New Zealand exploration to accelerate
New Zealand aims to be 75% self-sufficient in liquid fuels by 2005 and to be totally self-reliant and a net exporter of liquid fuels before 2010. Minister of Energy Max Bradford believes the targets are achievable, given the current increasing exploration activity in the country.
An official who read Bradford's speech at the 1998 New Zealand petroleum conference in Queenstown last month said the figures equated to the discovery of only moderate-size fields in any one of the eight sedimentary basins now the subject of seismic and drilling programs.
Oil and gas production now accounts for about 60% of New Zealand's primary energy supply. The country is still, however, only 41% self-sufficient in liquid fuels, and 66% of its liquids production comes from Maui field off Taranaki.
Maui also accounts for about 70% of the country's natural gas production.
Exploration plans
Bradford believes exploration activity is now reaching the threshold levels necessary for achieving the self-sufficiency goals.He noted that, in 1996, explorers submitted work programs involving expenditures of $170 million for the following 5 years. This included the acquisition of 5,460 km of seismic, the reprocessing of another 4,700 km of existing seismic data, and the drilling of as many as 25 exploration wells.
Much of this seismic commitment has been fulfilled already or is in the process of being acquired. What's more, the dollar commitment to overall exploration made in 1996 is nearly double the predicted level, with more than $300 million now earmarked for a similar timeframe, according to Bradford.

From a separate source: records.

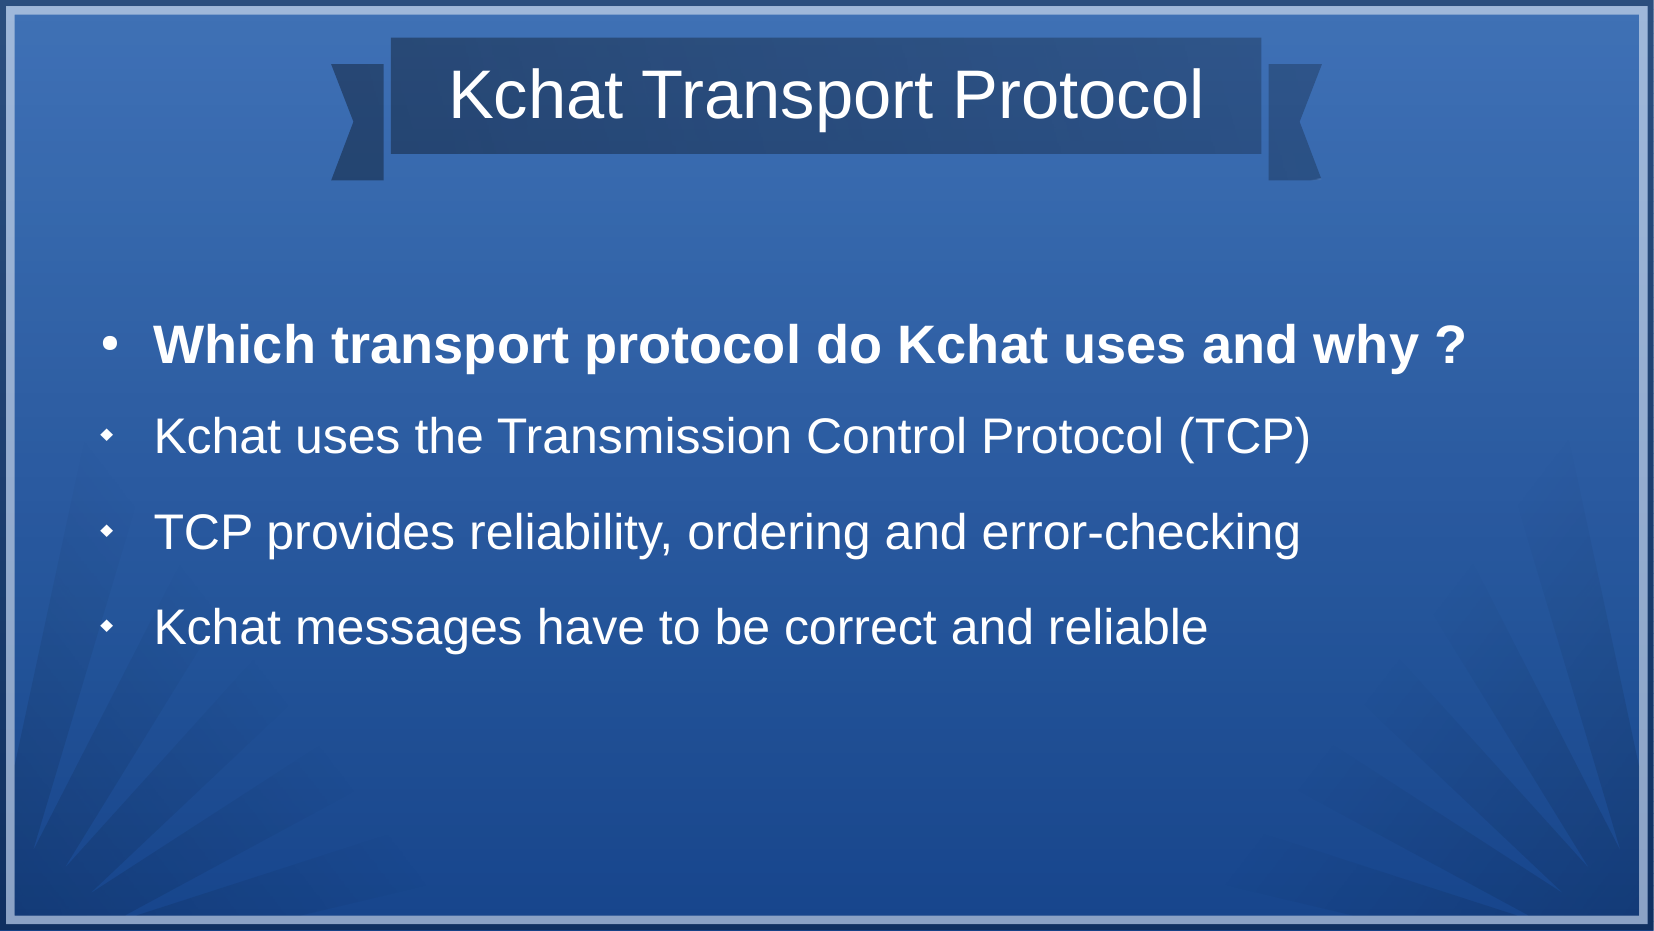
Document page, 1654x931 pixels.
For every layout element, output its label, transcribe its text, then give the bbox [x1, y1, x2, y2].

title Kchat Transport Protocol [389, 35, 1264, 154]
list Which transport protocol do Kchat uses and why ? Kchat uses the Transmission Control Protocol (TCP) TCP provides reliability, ordering and error-checking Kchat messages have to be correct and reliable [82, 224, 1571, 848]
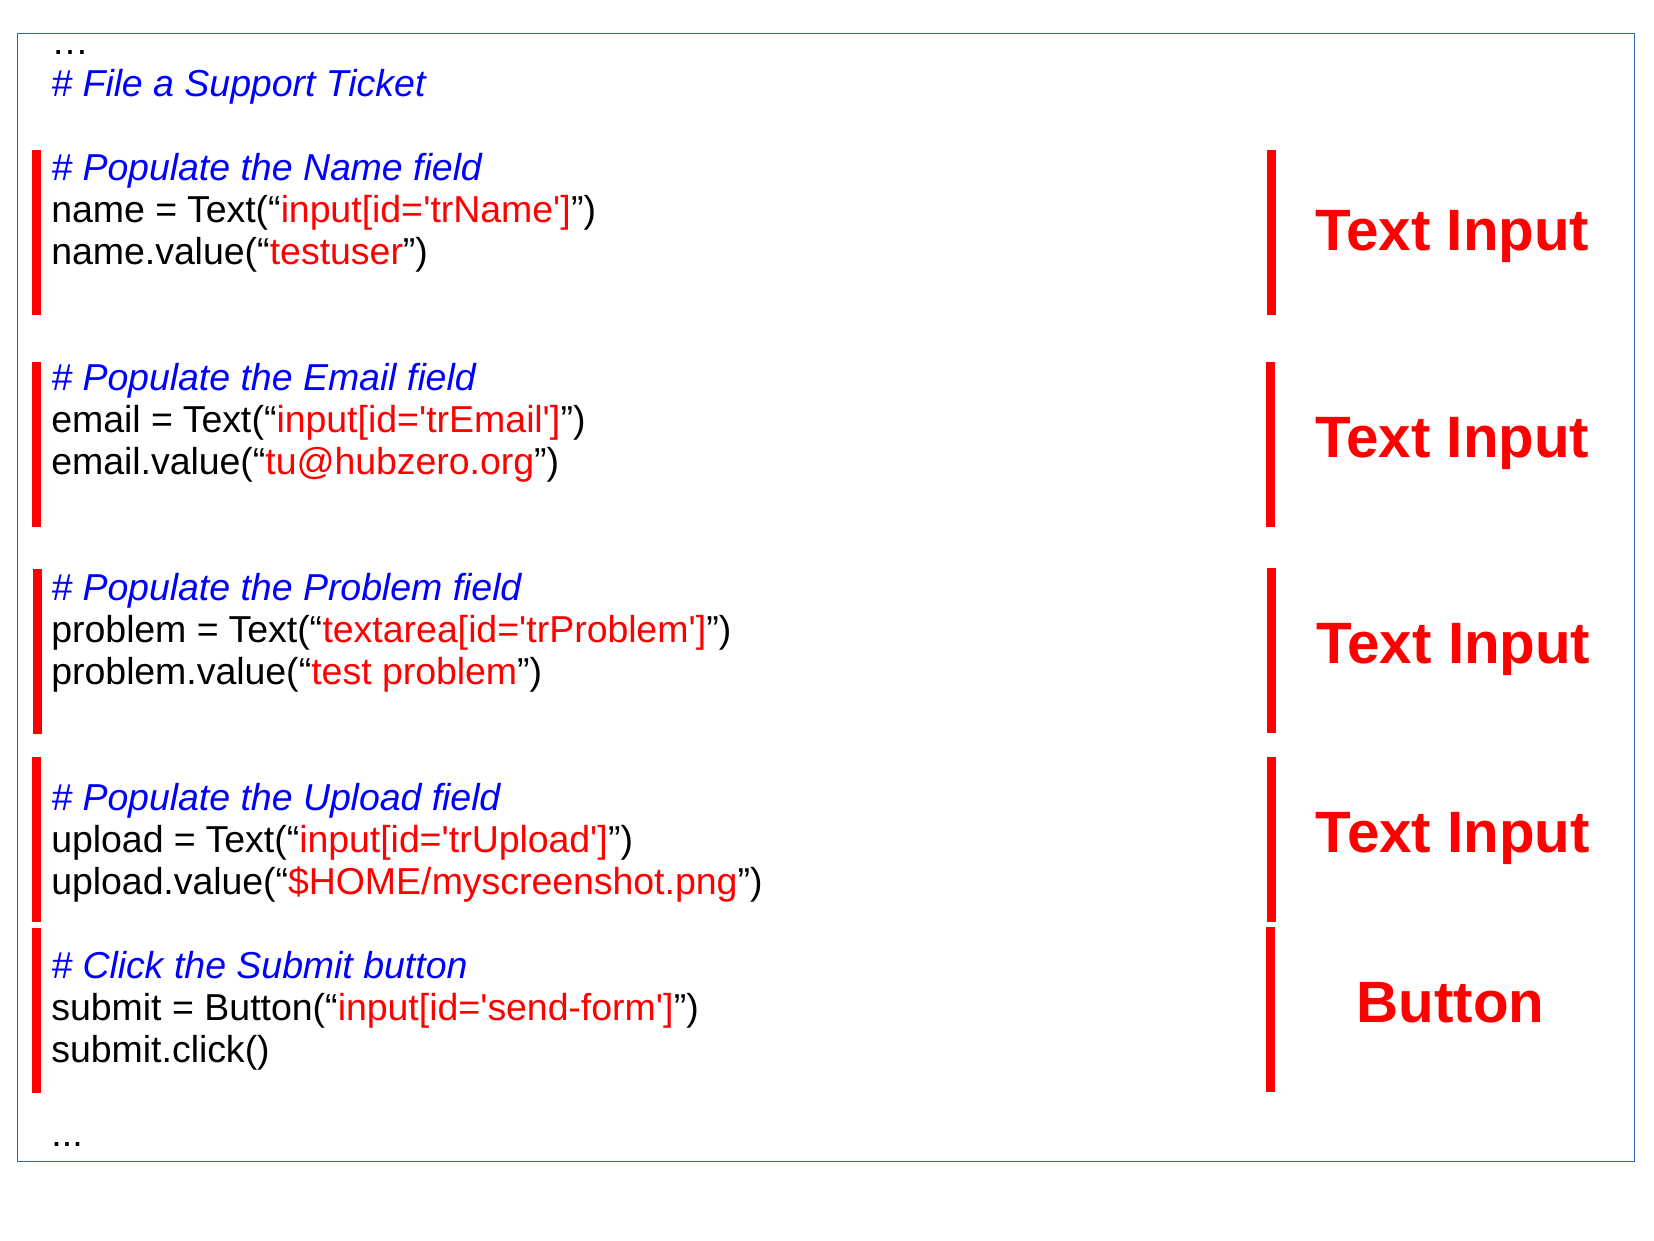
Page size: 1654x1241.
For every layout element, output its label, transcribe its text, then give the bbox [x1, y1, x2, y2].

text_box Text Input [1301, 791, 1606, 873]
text_box [17, 33, 36, 1162]
text_box Text Input [1300, 397, 1605, 478]
text_box Text Input [1300, 190, 1605, 271]
text_box Text Input [1301, 603, 1606, 684]
text_box … # File a Support Ticket # Populate the Name field name = Text(“input[id='trName']”) name.value(“testuser”) # Populate the Email field email = Text(“input[id='trEmail']”) email.value(“tu@hubzero.org”) # Populate the Problem field problem = Text(“textarea[id='trProblem']”) problem.value(“test problem”) # Populate the Upload field upload = Text(“input[id='trUpload']”) upload.value(“$HOME/myscreenshot.png”) # Click the Submit button submit = Button(“input[id='send-form']”) submit.click() ... [36, 13, 1635, 1162]
text_box Button [1342, 962, 1560, 1043]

Much of the additional programming has come through the Acceptable Frontier Offer program. Since becoming fully operational as the main permitting mode in New Zealand late in 1996, 26 permits over and above those granted via block offers have been issued. Another five applications are being processed.
Much of new interest is being shown in areas outside the Taranaki region-a factor that bodes well for the chance of significant new discoveries and the hoped-for lift in the country's level of petroleum self-sufficiency.